With this approach, you need not order too frequently, which reduces reordering costs. At the same time, you do not have an excess of inventory sitting on hand, limiting your storage and holding expenses.

While EOQ can be extremely helpful for looking at the big picture of your organization’s procurement needs over the course of a year, it doesn’t take day-to-day market fluctuations into account.

Software tools like Zoho’s EOQ Calculator can help with the implementation of this inventory model, helping procurement decision makers to determine the exact amount of inventory in a few clicks. Zoho’s suite of tools also provides analytics modules and inventory management modules to further guide procurement strategies.

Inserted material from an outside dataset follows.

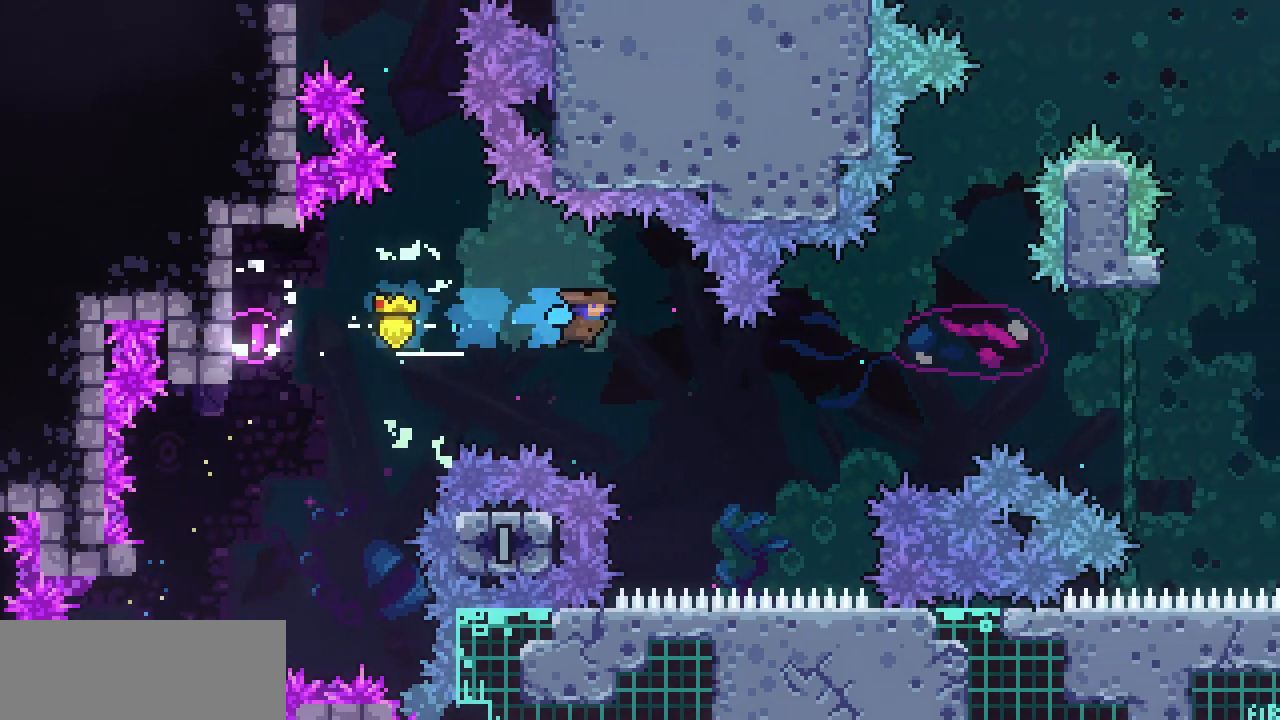
{"keys": ["right", "z"], "events": [[400, "z", "down"]]}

Best Practices to Determine the Right Time for Purchase

While choosing the right raw material buying model can give you a head start, you need to do more to ensure the right decisions every time. Here are a few best practices that can help.

Stay on Top of Market Conditions and Pricing Trends

Continuous monitoring of market conditions is a wise move to make informed purchasing decisions. Manufacturers must understand price trends and seasonal fluctuations to time their purchases effectively. The Boston Consulting Group notes that companies can use historical insights related to volatility to compile the risk indicators for their critical raw materials. 

Align Purchases with Production Schedules

Integrating procurement planning with production schedules is another good move. It ensures that raw materials are available when required, optimizing resource allocation and minimizing delays. This way, you can avoid getting overly stressed-out about potential bottlenecks, because they are far less likely to ever happen.

Understand Your Company’s Cash Flow

Like any business, a manufacturing company’s finance and procurement managers should understand its cash flow thoroughly. This becomes even more crucial in the context of raw buying commodities, because a hefty sum goes into it. A good understanding of your cash flow will help you determine how much capital you can allocate to raw material purchases at various times of year without risking operational liquidity. 

Don’t Ignore Macroeconomic Factors

Macroeconomic indicators such as currency fluctuations, inflation rates, and geopolitical events can significantly affect the prices of raw materials. The pandemic and the Ukraine-Russia war are examples of the kind of impact these factors may have. Firms should bear these factors in mind when planning their procurement strategies.

Key Takeaways

Effective raw material procurement is not just about purchasing raw materials. It also requires market analysis, strategic planning, and risk management. Manufacturers can cover all these fronts by comparing and choosing the right approach. Moreover, they must utilize the right tools to implement the chosen model. 

With the right model and practices in place, manufacturing firms can remain agile and profitable in a dynamic market. They can maintain quality and cost-effectiveness as well.